Mais l’homme, détenu à la maison d’arrêt de Moulins-Yzeure, s’est muré dans le silence, fuyant son regard. Malgré les relances de la présidente, Elsa Chenu, lui demandant à quel point il avait identifié le handicap de la jeune femme.

« Il a honte », commente l’avocate du trentenaire, qui avait reconnu les faits lors de son audition par les services de police moulinois.

Me Boudet, partie civile pour la victime (et sa mère), souligne que celle-ci, pour qui Emmaüs est « une deuxième famille », est éteinte, repliée sur elle-même, en colère. « Dans la stupéfaction, elle n’a pas eu la force de crier ».

Le prévenu avait déjà voulu l’embrassé, mais elle avait pu fuir grâce à son fauteuil électrique, qu’elle n’avait pas ce 3 juillet. « Il a profité de sa vulnérabilité pour assouvir ses pulsions ». L’avocate moulinoise demande une expertise psychologique et une provision de 5.000 €.

« L’éloignement de sa famille a pu créer une pulsion, mais il cherchait quelqu’un à épouser pour avoir des papiers. N’a-t-il pas voulu améliorer sa situation administrative au risque de faire régresser une personne vulnérable ? », s’interroge la procureure Emmanuelle Fredon. Elle requiert une peine d’un an ferme avec maintien en détention et interdiction définitive de territoire français.
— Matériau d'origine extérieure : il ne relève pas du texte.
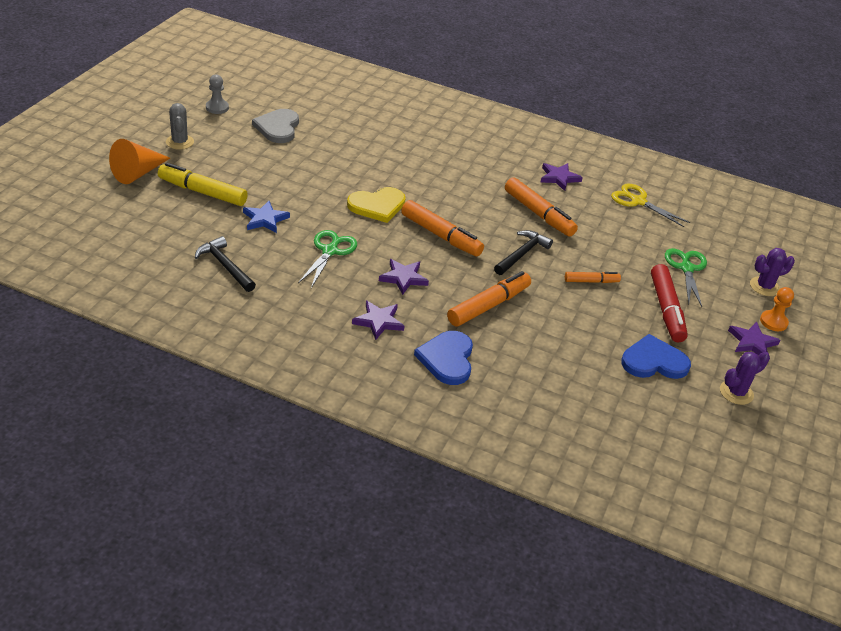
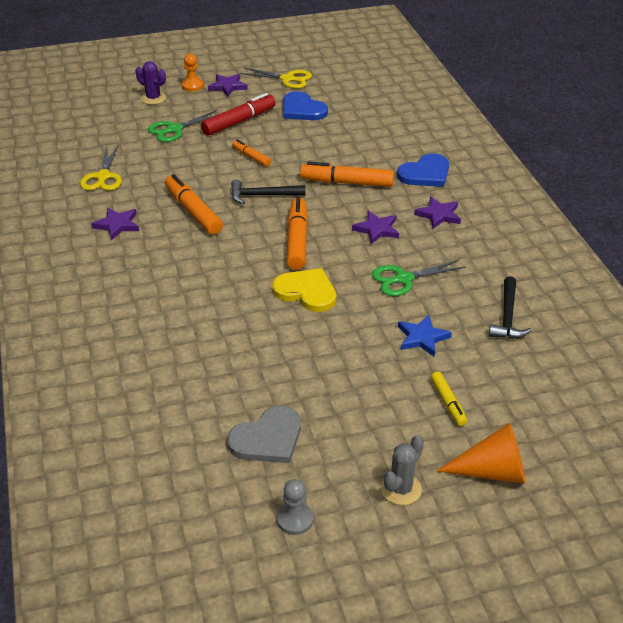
camera: 125 degrees left, 0 degrees up
(202, 192) = (448, 403): yellow marker -> yellow marker, size x0.56
(538, 214) = (193, 211): orange marker -> orange marker turned 45 degrees counterclockwise
(736, 392) = (287, 79): purple cactus -> yellow scissors

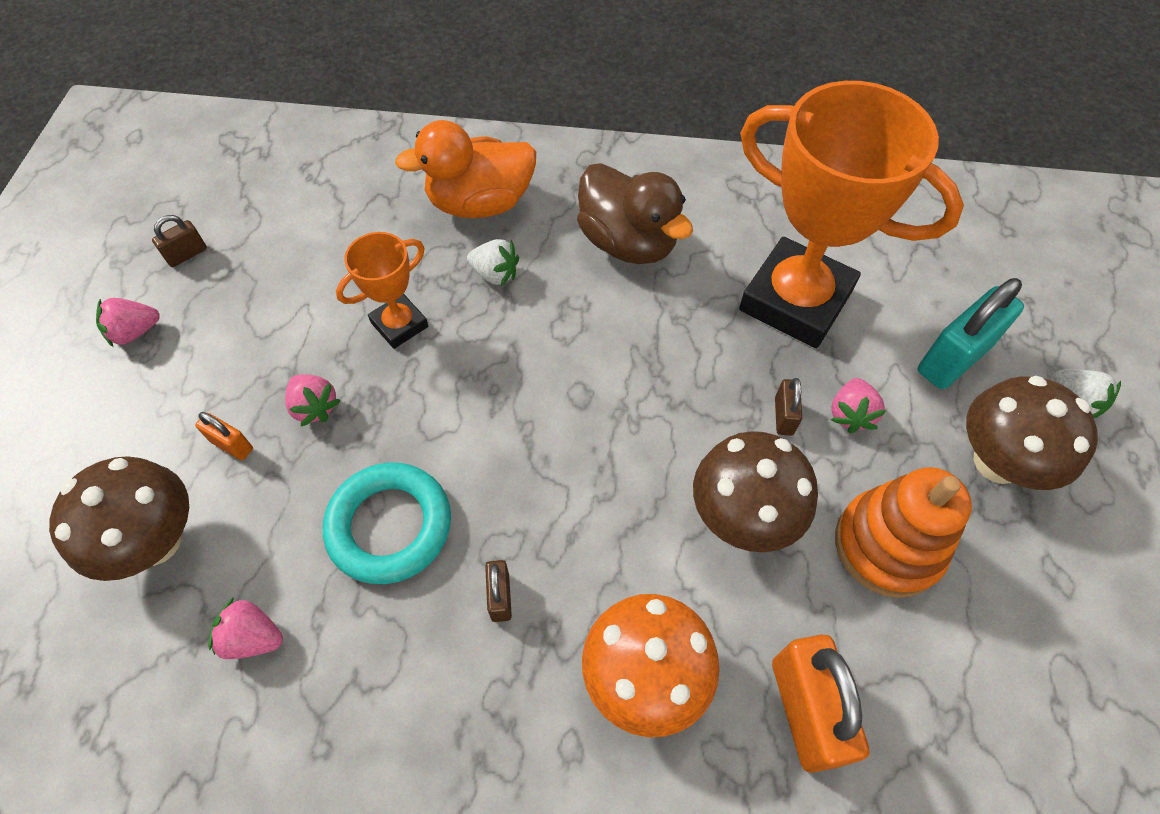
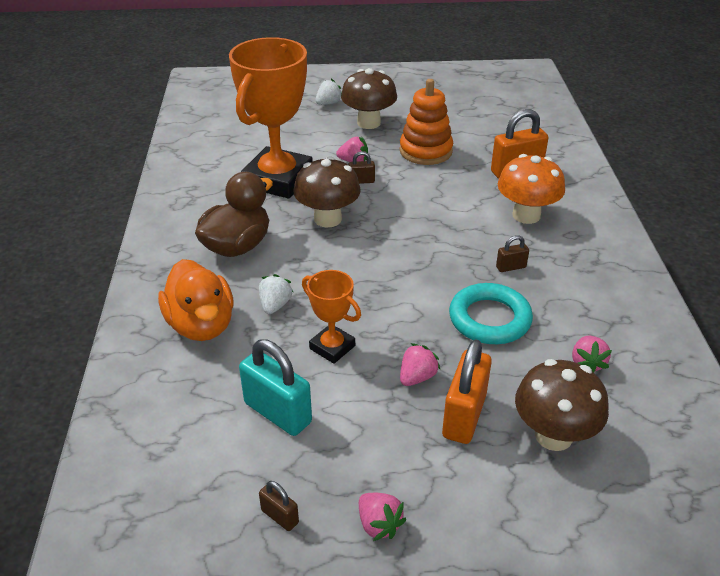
camera: 100 degrees left, 20 degrees down
(232, 445) = (464, 416): orange padlock -> orange padlock, size x2.03
(742, 516) = (427, 191): brown mushroom -> brown mushroom (328, 219)
(953, 358) = (309, 132): turquoise padlock -> turquoise padlock (277, 413)

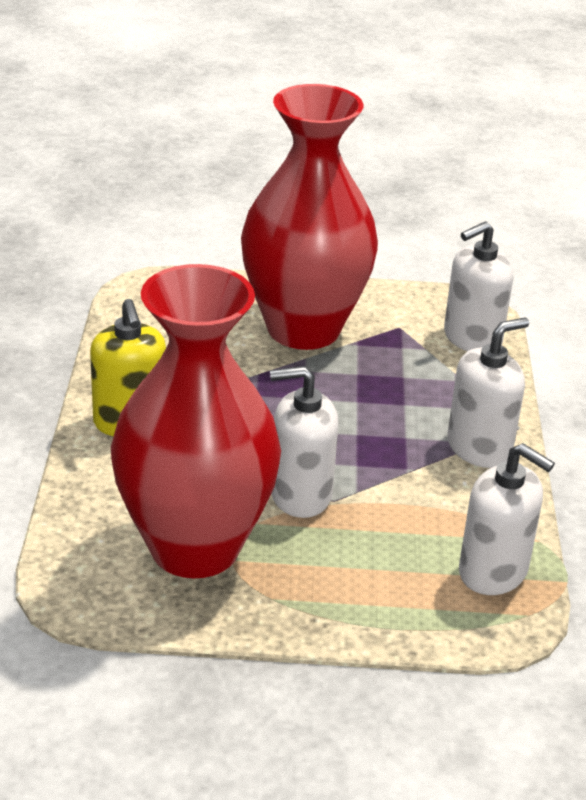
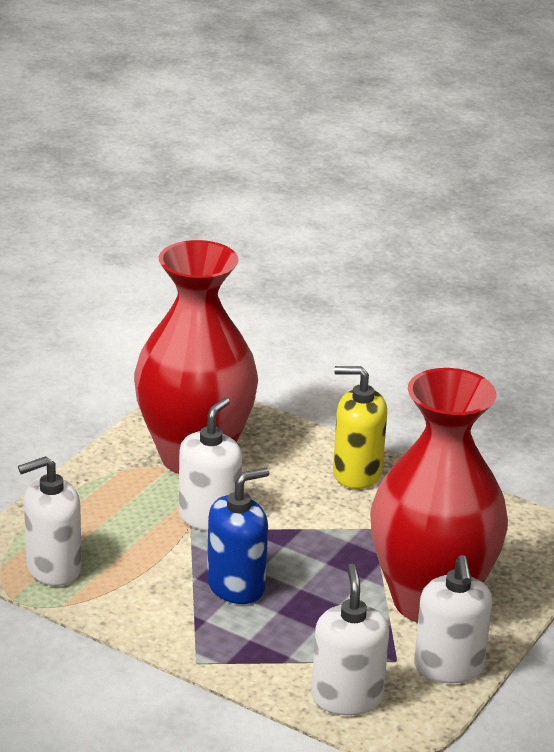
camera: 120 degrees right, 5 degrees down
(393, 439) = (236, 586): none -> blue soap dispenser
(479, 448) = (188, 626): white soap dispenser -> white soap dispenser (448, 667)

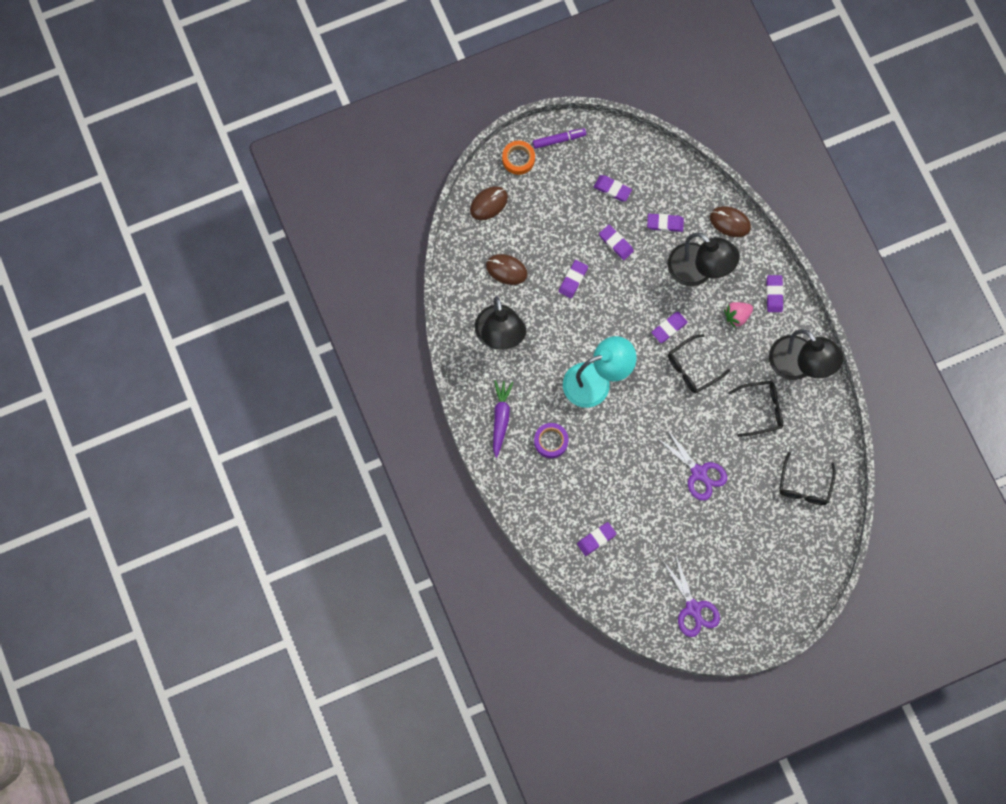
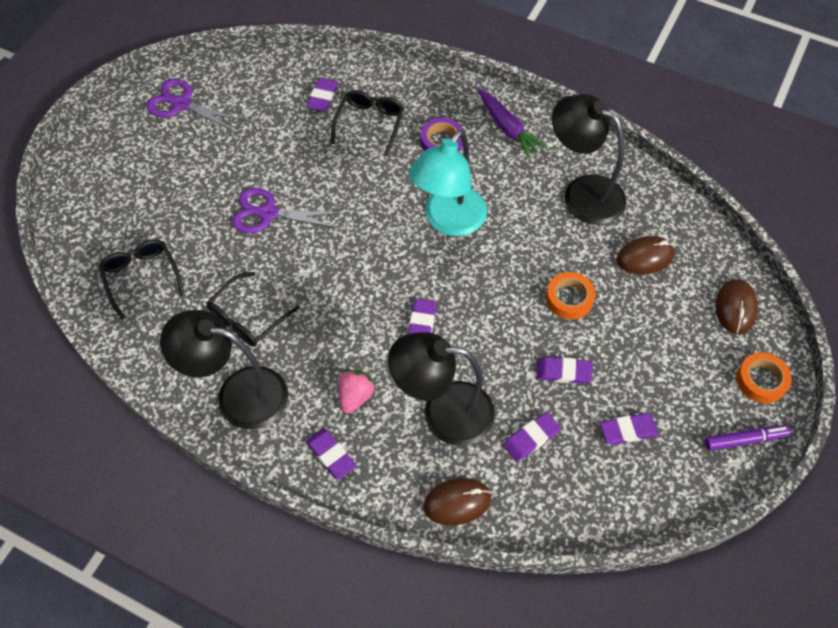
camera: 140 degrees right, 15 degrees down
(559, 140) = (745, 440): purple marker -> purple marker turned 135 degrees counterclockwise
(573, 280) = (569, 299): purple eraser -> orange tape
(692, 368) = (359, 305): black glasses -> black glasses (369, 124)

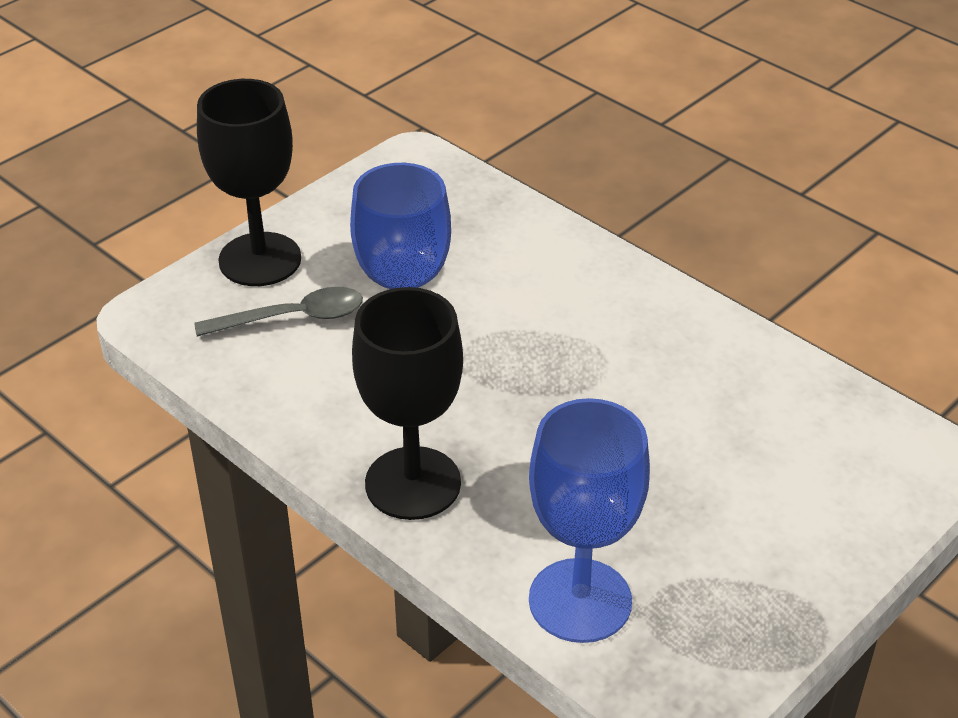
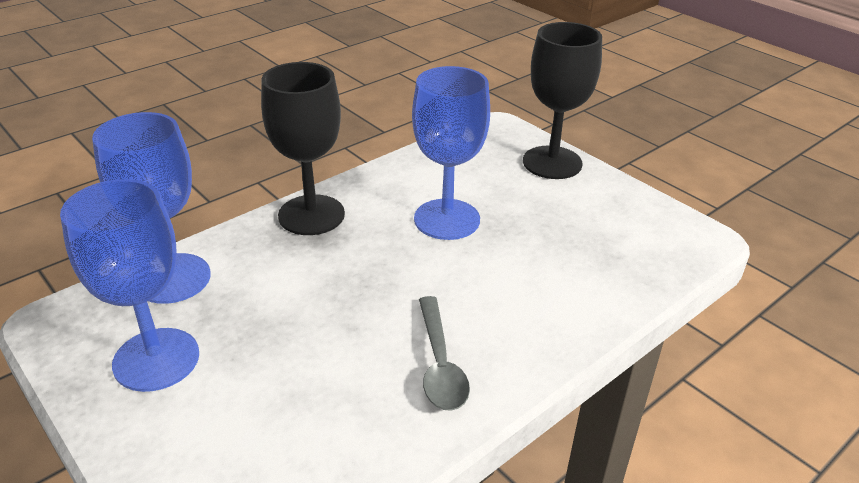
camera: 95 degrees right, 5 degrees down
(292, 318) = (487, 174): grey spoon -> grey spoon (439, 364)
(726, 572) = (156, 359): none -> blue goblet

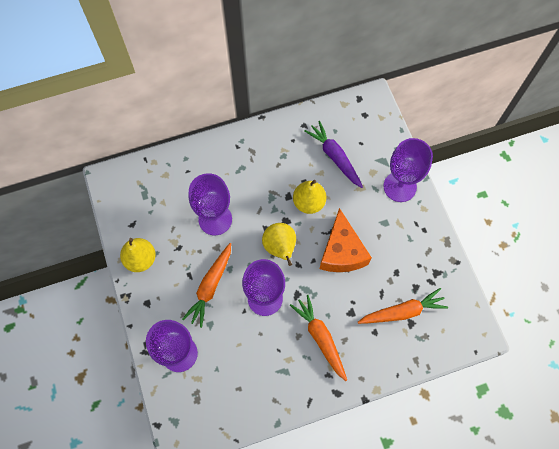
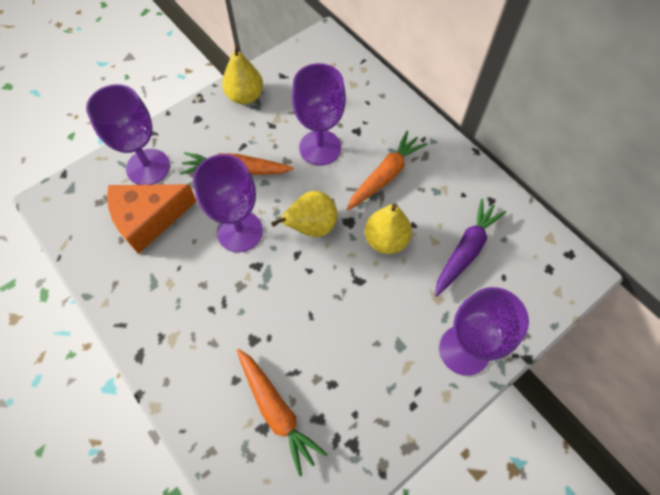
camera: 70 degrees right, 5 degrees down
(320, 338) = (207, 312): orange carrot -> orange carrot (385, 176)
(342, 251) = (334, 301): orange cheese -> orange cheese (149, 219)

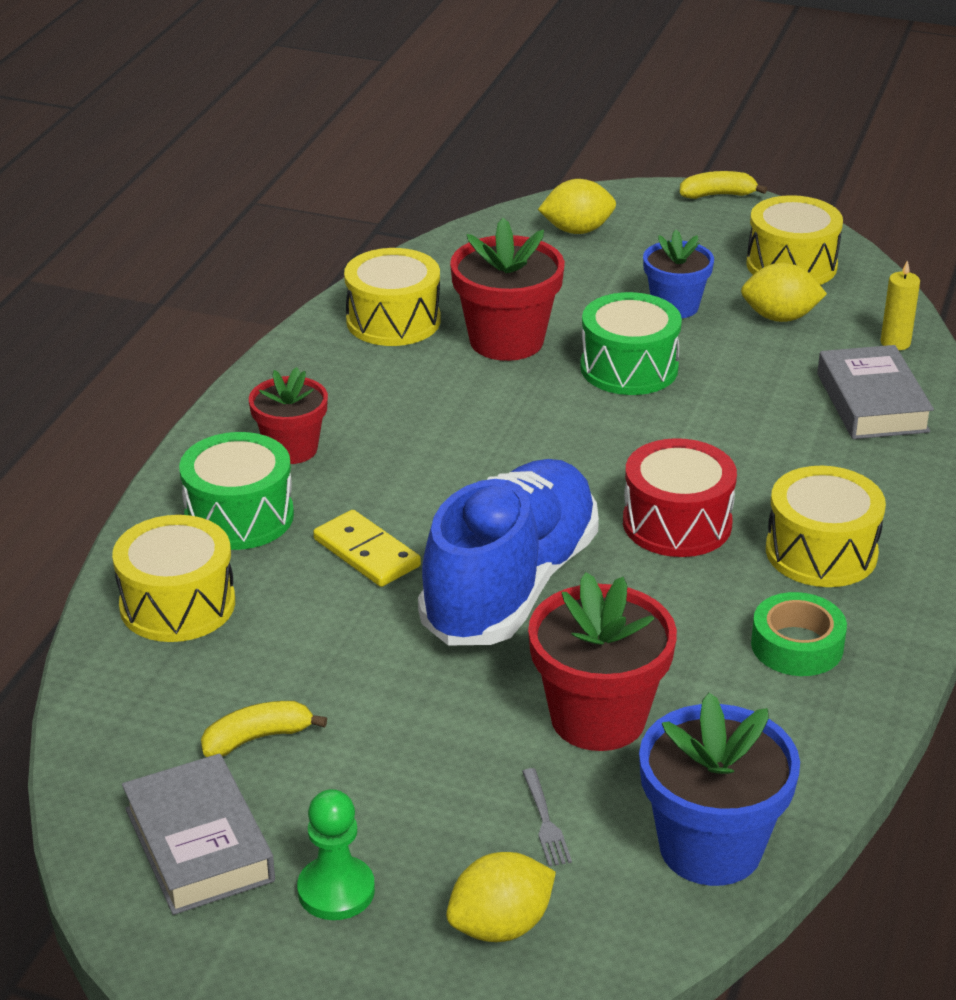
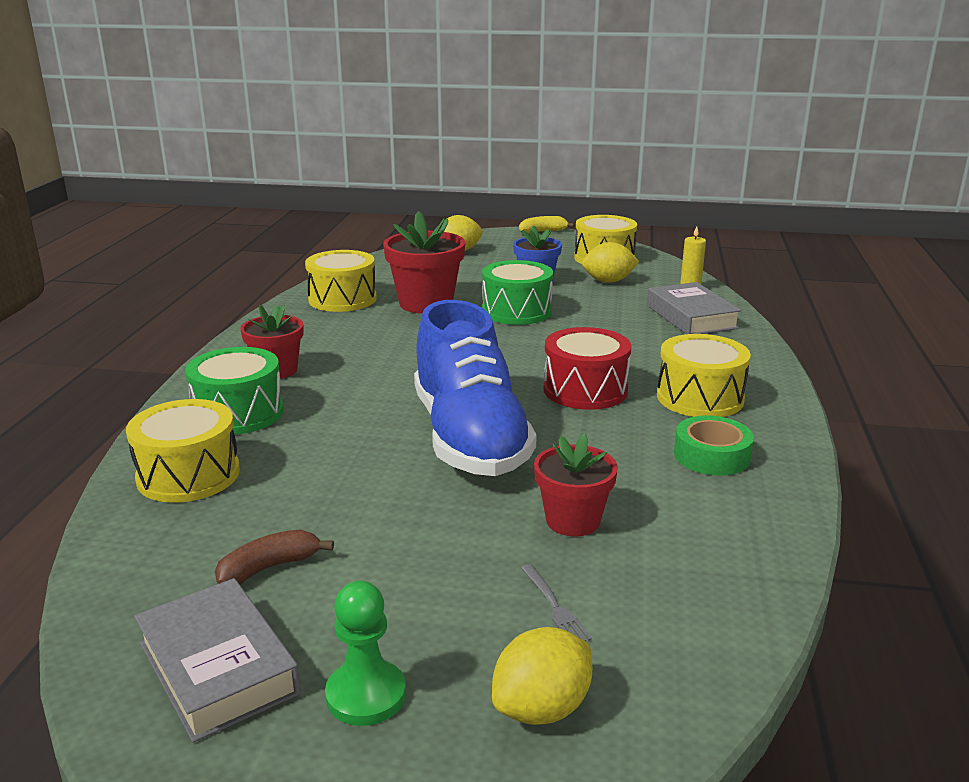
camera: 10 degrees left, 10 degrees down
(257, 738) = (269, 568): yellow banana -> brown banana
(367, 553) = (347, 427): yellow domino -> none
(510, 585) = (469, 438): blue shoe -> blue shoe turned 150 degrees clockwise
(598, 718) = (572, 520): red flower pot -> red flower pot, size x0.64
(710, 847) = (713, 611): blue flower pot -> none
Avocate du prévenu, Me Totaro rappelle que son client, dont le casier est vierge, était décrit comme serviable, gentil, qu’il ne présente pas de caractère pervers, déviant. Elle souhaite un sursis intégral et une réduction de la provision.

L’ancien compagnon d’Emmaüs a été condamné à six mois ferme avec maintien en détention, interdiction de territoire pendant cinq ans. Une provision de 1.000 € a été accordée à la victime.

Pas d’expulsion définitive du territoire car Fofana a droit à une nouvelle chance.